More and more infertile men are choosing assisted reproduction techniques, such as TESE and ICSI, to have offspring. With the help of assisted reproduction techniques, it is possible for patients with severe impaired spermatogenesis to father children. However, these technologies can increase the risk of transmitting genetic disorders. Thus, before undergoing assisted reproduction, an understanding of the genetic defects responsible for infertility is essential to avoid unnecessary treatments and vertical transmission of these abnormalities to the offspring.

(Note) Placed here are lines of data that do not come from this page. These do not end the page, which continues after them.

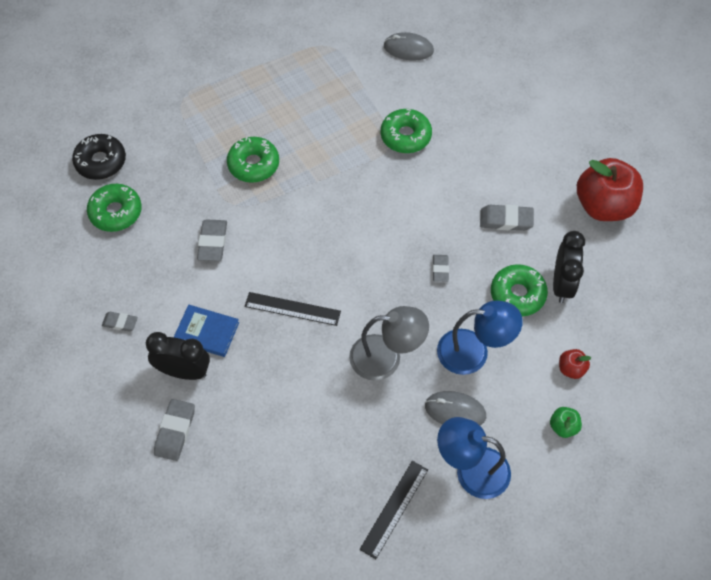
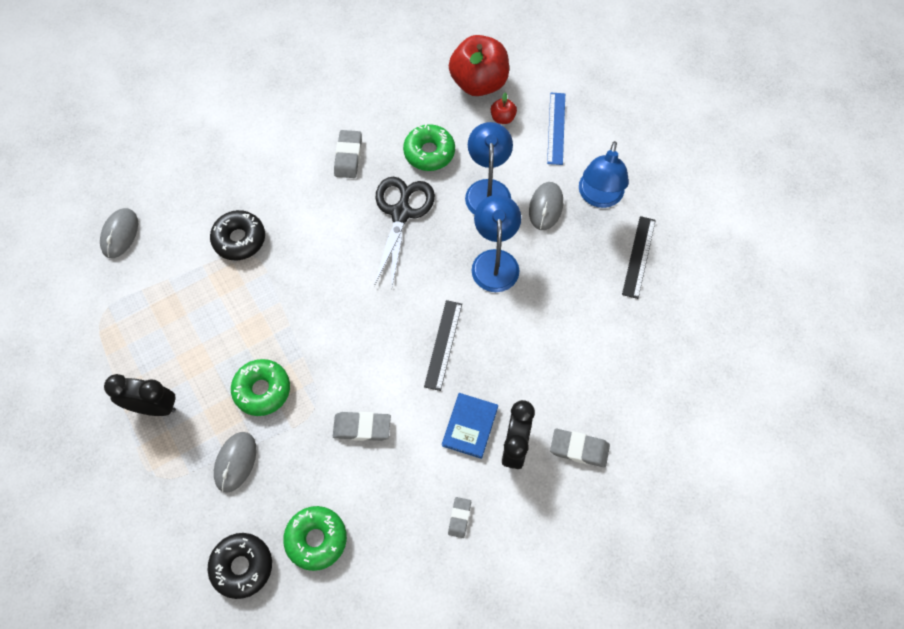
camera: 90 degrees left, 5 degrees up
(189, 150) = (235, 462): none -> grey mouse
(386, 357) = (495, 261): grey lamp -> blue lamp
(394, 509) = (638, 257): black ruler -> black ruler turned 75 degrees clockwise
(405, 136) = (239, 239): green donut -> black donut
(440, 269) = (401, 213): grey eraser -> black scissors
(562, 284) = (419, 118): black clock -> black clock (153, 407)
(563, 427) = (556, 128): green apple -> blue ruler
(603, 206) = (337, 79): red apple -> red apple (479, 83)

This study demonstrated that Y chromosome microdeletion is a major genetic cause of primary male azoospermia. Detection of Y chromosome microdeletions is of great use for guiding clinical diagnosis, helping selecting treatment schemes, and reducing the incidence of genetic diseases. In this study, the importance of Y chromosome microdeletion screening and genetic counseling is strongly emphasized for infertile men prior to employment of assisted reproduction techniques.
Conflict of Interest
Authors declare no conflict of interest.